November 25, 2024
Environmentalists Applaud Whitmer Budget on Climate Change Issues
Michigan Gov. Grethen Whitmer
Michigan Gov. Grethen Whitmer | Gov. Whitmer
Gov. Whitmer’s 2023-24 budget proposal calling for about $500 million to fund efforts to reach Michigan’s net-zero goals won praise from environmentalists.

Gov. Gretchen Whitmer’s (D) 2023-24 budget proposal calling for about $500 million to fund efforts to reach Michigan’s net-zero goals won praise last week from environmentalists.

Whitmer’s budget, the first of her second term in office, proposes slightly more than $79 billion in total spending, meaning the climate change mitigation spending makes up less than 1%.

But Derrell Slaughter, with the Michigan office of the Natural Resources Defense Council, said Whitmer’s “budget proposal points to the clean energy transition moving forward in Michigan.” While the investments are small overall compared to the entire budget, Slaughter said they would boost jobs, cut consumer electricity bills and lower overall pollution.

And when paired with other spending proposals on issues improving home weatherization, the budget will help many Michiganders, especially those in lower-income households, save money, said Lisa Wozniak, executive director of the Michigan League of Conservation Voters.

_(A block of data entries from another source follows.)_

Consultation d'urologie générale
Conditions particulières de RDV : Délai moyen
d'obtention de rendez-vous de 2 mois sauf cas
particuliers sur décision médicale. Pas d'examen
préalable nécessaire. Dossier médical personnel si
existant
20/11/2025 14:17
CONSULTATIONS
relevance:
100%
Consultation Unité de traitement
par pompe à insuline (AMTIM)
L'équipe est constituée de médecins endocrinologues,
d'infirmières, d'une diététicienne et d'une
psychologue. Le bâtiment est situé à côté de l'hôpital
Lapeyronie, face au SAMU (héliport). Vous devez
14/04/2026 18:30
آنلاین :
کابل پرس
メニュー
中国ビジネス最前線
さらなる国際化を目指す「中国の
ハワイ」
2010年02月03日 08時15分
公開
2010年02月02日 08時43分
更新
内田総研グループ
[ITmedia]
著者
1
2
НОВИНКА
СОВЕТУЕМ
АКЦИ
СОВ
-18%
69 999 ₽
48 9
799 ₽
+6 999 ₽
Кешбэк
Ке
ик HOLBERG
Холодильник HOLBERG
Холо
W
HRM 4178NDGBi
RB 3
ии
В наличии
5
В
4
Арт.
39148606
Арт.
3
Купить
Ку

Whitmer’s proposed budget “puts money back in Michiganders’ pockets while investing in our communities, expanding clean energy and protecting our health,” Wozniak said.

Included in the spending plan is:

  • $150 million in grants for school districts to run electric school buses;
  • $45 million, mostly in federal funds, for the Michigan Clean Fleet Initiative to encourage counties, airports and regional transit systems to upgrade to electric vehicles;
  • $40 million in one-time state general fund monies to help local governments get ready to develop renewal resources;
  • $43 million to help harden the state’s electric grid against natural disasters and severe weather incidents; and
  • $100 million for environmental justices projects.

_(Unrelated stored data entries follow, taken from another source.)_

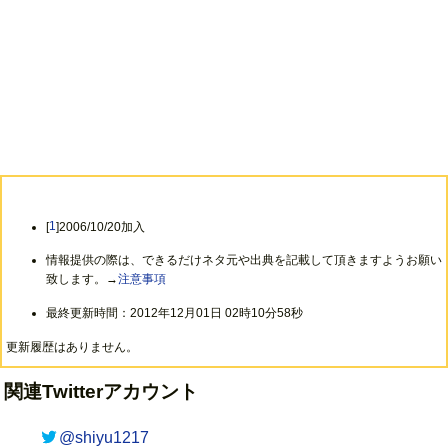
[
1
]2006/10/20加入
情報提供の際は、できるだけネタ元や出典を記載して頂きますようお願い
致します。→
注意事項
最終更新時間：2012年12月01日 02時10分58秒
更新履歴はありません。
関連Twitterアカウント
@shiyu1217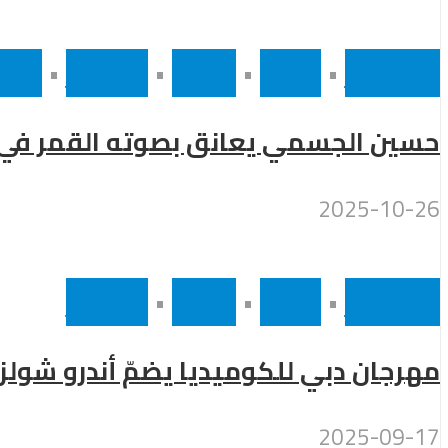
أخر الاخبار
•
الخليج
•
رئيسى
•
مشاهير
•
مصر
حسين الجسمي يعانق بصوته القمر في سماء القاهرة بح
2025-10-26
أخر الاخبار
•
الخليج
•
رئيسى
•
مشاهير
مهرجان دبي للكوميديا يضمّ أندرو شول
2025-09-17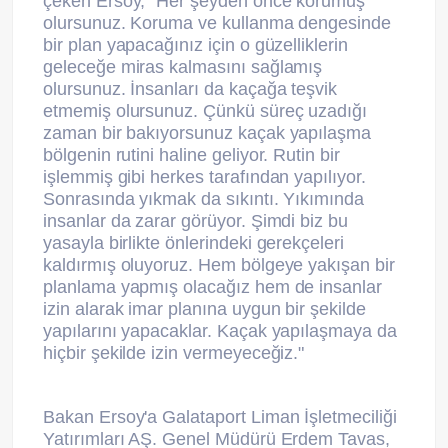
çeken Ersoy, "Her şeyden önce korumuş
olursunuz. Koruma ve kullanma dengesinde
bir plan yapacağınız için o güzelliklerin
geleceğe miras kalmasını sağlamış
olursunuz. İnsanları da kaçağa teşvik
etmemiş olursunuz. Çünkü süreç uzadığı
zaman bir bakıyorsunuz kaçak yapılaşma
bölgenin rutini haline geliyor. Rutin bir
işlemmiş gibi herkes tarafından yapılıyor.
Sonrasında yıkmak da sıkıntı. Yıkımında
insanlar da zarar görüyor. Şimdi biz bu
yasayla birlikte önlerindeki gerekçeleri
kaldırmış oluyoruz. Hem bölgeye yakışan bir
planlama yapmış olacağız hem de insanlar
izin alarak imar planına uygun bir şekilde
yapılarını yapacaklar. Kaçak yapılaşmaya da
hiçbir şekilde izin vermeyeceğiz."
Bakan Ersoy'a Galataport Liman İşletmeciliği
Yatırımları AŞ. Genel Müdürü Erdem Tavas,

Whitmer also called for the state to temporarily suspend the sales and use taxes on the first $40,000 of the cost of an electric vehicle.

Charles Griffith with the Ecology Center said the organization would continue lobbying for even more funds to meet the goals of the MI Healthy Environment Plan, but he called Whitmer’s proposal “a great step forward.”

Michigan’s fiscal year runs from Oct. 1 to Sept. 30, and typically the Legislature completes work on the budget by early summer.

The budget has been criticized by Republicans for proposing to spend almost all the nearly $9 billion surplus Michigan received from the federal government, leaving just $250 million that would be allocated to the state’s Budget Stabilization Fund, used during economic recessions to minimize budget cuts.

Republicans also worried the plan is designed to forestall a required income tax cut if the state finds itself with a large budget surplus. Top state officials have not been shy about saying an alternative tax proposal pushed by Whitmer is designed in part to keep the required income tax rate cut from taking place, and thus preventing the political anguish of trying to raise the rate in the event of a recession.

Democrats narrowly hold the majority in both houses of the Legislature: by just one vote in the Senate, and two votes in the House of Representatives.